Fikir ile siyaseti karıştırmamak gerekir. Siyaset, fikirlerin hedefine varması için yapılır. Bundan dolayı da siyaset, menfaatine olacak her türlü gelişmeyi değerlendirir ve taviz de verebilir.

Siyaset bir bilimdir. Bu bilimin gereklerine uyarak hedeflerine ulaşmaya çaba gösterenler ise bir sanat icra etmektedirler…

Devletlerin, hükümetlerin, partilerin, kurumların, örgütlerin, şirketlerin hedefleri ve bu hedefe varmak için izledikleri siyasi bir yol vardır. İşte bu yol haritasını izleyecek ve hedefe ulaştıracak kadroya ihtiyaç vardır. Bu oluşumlarda görev yapacak olan kişilerin ehliyet ve liyakat sahibi olması gerekmektedir.  

Siyaset yapacak kişinin bilgi sahibi olması ve görüşlerini muhataplarına kabul ettirecek kabiliyette olması zorunludur. Bunun için insan davranışlarını ve kapasitelerini anlayabilmek çok önemlidir. Zira, her insanın anlama ve yönlendirilme durumu farklıdır.

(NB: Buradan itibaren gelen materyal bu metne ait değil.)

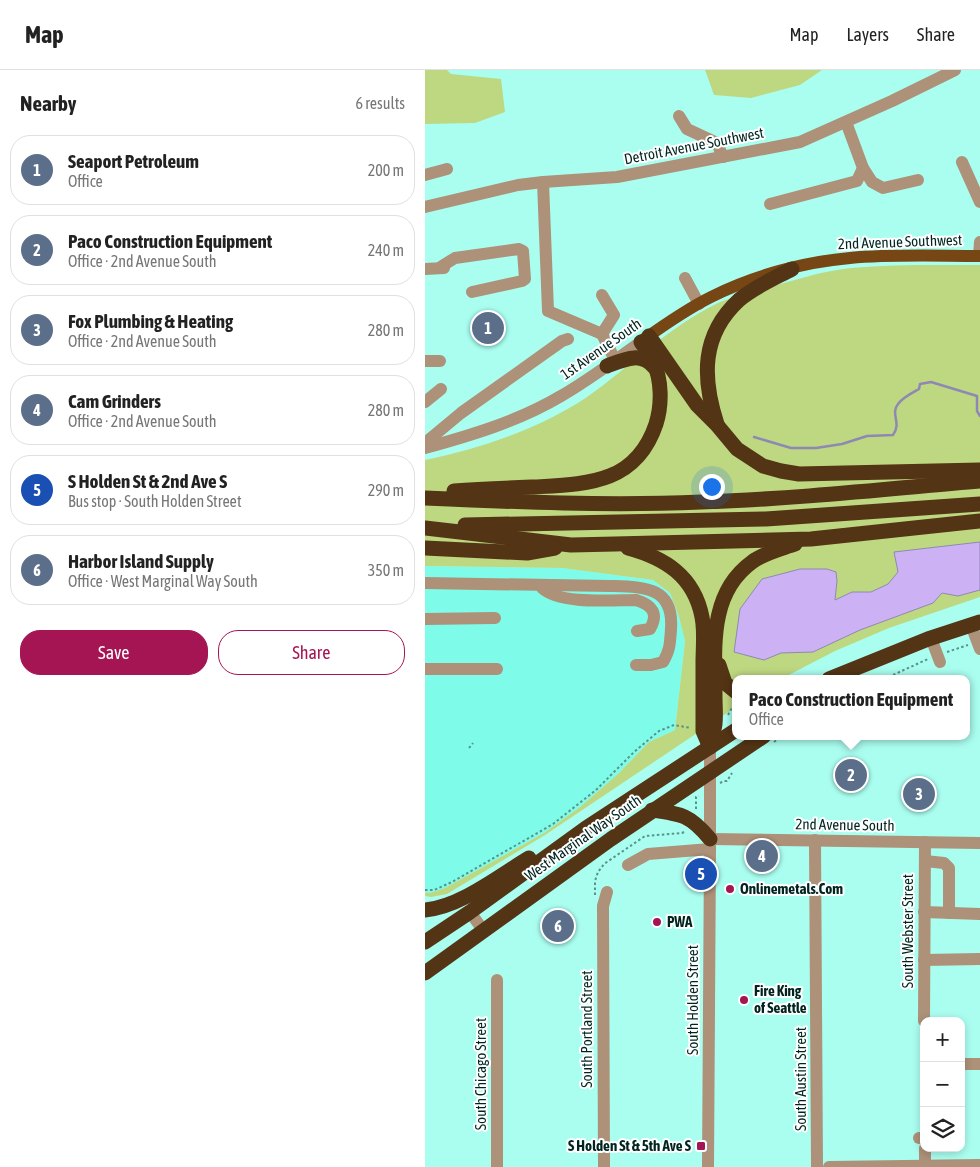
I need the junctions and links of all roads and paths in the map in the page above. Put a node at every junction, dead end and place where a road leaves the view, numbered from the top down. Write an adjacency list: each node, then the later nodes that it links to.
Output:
1 (955, 70): 3 (street, Detroit Avenue Southwest)
2 (679, 116): 4 (street)
3 (846, 122): 4 (street, Detroit Avenue Southwest); 6 (street)
4 (723, 157): 10 (street, Detroit Avenue Southwest)
5 (962, 162): 11 (street)
6 (863, 168): 9 (street); 12 (street)
7 (447, 169): 8 (street)
8 (425, 175)
9 (917, 180)
10 (543, 182): 13 (street, Detroit Avenue Southwest); 22 (street)
11 (980, 202)
12 (770, 204)
13 (425, 207)
14 (980, 242): 15 (street)
15 (980, 256): 17 (main road, 2nd Avenue Southwest)
16 (425, 269): 19 (street)
17 (792, 269): 21 (main road, 1st Avenue South); 31 (highway)
18 (685, 278): 21 (street)
19 (472, 292)
20 (601, 295): 22 (street)
21 (699, 304): 23 (main road, 1st Avenue South)
22 (602, 334): 27 (street)
23 (645, 339): 27 (street, 1st Avenue South); 28 (highway); 31 (highway)
24 (568, 340): 32 (street)
25 (425, 361): 26 (street)
26 (440, 361)
27 (611, 363): 28 (highway); 33 (street, 1st Avenue South)
28 (656, 370): 36 (highway)
29 (441, 389): 30 (street)
30 (425, 402)
31 (717, 425): 34 (highway)
32 (425, 443)
33 (425, 448)
34 (980, 470)
35 (980, 481): 37 (highway)
36 (425, 492)
37 (425, 498)
38 (980, 504): 40 (highway)
39 (980, 521): 41 (highway)
40 (425, 527): 43 (highway)
41 (811, 539): 42 (highway); 52 (highway)
42 (615, 544): 43 (highway); 66 (highway)
43 (571, 545): 44 (highway)
44 (425, 548)
45 (425, 583): 46 (street)
46 (542, 585): 50 (street); 56 (street)
47 (425, 618): 48 (street)
48 (495, 618)
49 (976, 624): 51 (highway); 53 (street)
50 (637, 631)
51 (931, 638): 54 (street); 55 (highway)
52 (715, 649): 61 (highway); 66 (highway)
53 (980, 649)
54 (940, 662)
55 (872, 663): 59 (highway); 60 (highway)
56 (637, 665)
57 (497, 669): 58 (street)
58 (425, 670)
59 (840, 675)
60 (854, 675)
61 (732, 689)
62 (731, 724): 66 (highway, West Marginal Way South)
63 (692, 728): 79 (path)
64 (758, 740): 68 (highway, West Marginal Way South)
65 (473, 743): 67 (path)
66 (710, 747): 68 (street, South Holden Street); 72 (highway, West Marginal Way South)
67 (469, 748)
68 (710, 773): 70 (highway, West Marginal Way South); 76 (street, South Holden Street)
69 (698, 797): 71 (path)
70 (652, 810): 76 (highway); 86 (highway, West Marginal Way South)
71 (694, 814)
72 (586, 828): 81 (highway); 82 (highway, West Marginal Way South)
73 (815, 840): 74 (street, 2nd Avenue South); 76 (street, 2nd Avenue South); 101 (street, South Austin Street)
74 (925, 842): 75 (street, 2nd Avenue South); 77 (street, South Webster Street)
75 (980, 843)
76 (710, 844): 78 (street, 2nd Avenue South); 100 (street, South Holden Street)
77 (925, 861): 83 (street, South Webster Street); 84 (street)
78 (628, 865)
79 (425, 890)
80 (607, 892): 99 (street, South Portland Street)
81 (425, 910)
82 (470, 912): 86 (street); 87 (highway, West Marginal Way South)
83 (925, 912): 84 (street); 88 (street, South Webster Street)
84 (949, 912): 85 (street)
85 (980, 914)
86 (483, 930): 90 (highway, West Marginal Way South)
87 (425, 942)
88 (924, 960): 89 (street); 92 (street, South Webster Street)
89 (980, 960)
90 (425, 974)
91 (497, 980): 98 (street, South Chicago Street)
92 (924, 1017)
93 (965, 1064): 94 (street)
94 (980, 1064)
95 (923, 1152): 97 (street)
96 (980, 1165): 97 (street)
97 (925, 1166): 102 (street)
98 (497, 1167)
99 (604, 1167)
100 (708, 1167)
101 (817, 1167)
102 (829, 1167)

İnsanların; anlaşabilmesinin, tanışabilmesinin tek bir yolu vardır: Dil yani konuşmak. Tanıyabilmek için o insanla konuşmak ve o insanın yapmış olduğu işlere veya yapamadıklarına bakmakla birlikte, beklentilerini de öğrenmek gerekir.

İnsanların da birey olarak umutları ve hedefleri vardır. Bunu kazanabilmek için ya kendi çapında bir siyaset güderler, ya da teslimiyet içinde birilerinden yardım beklerler.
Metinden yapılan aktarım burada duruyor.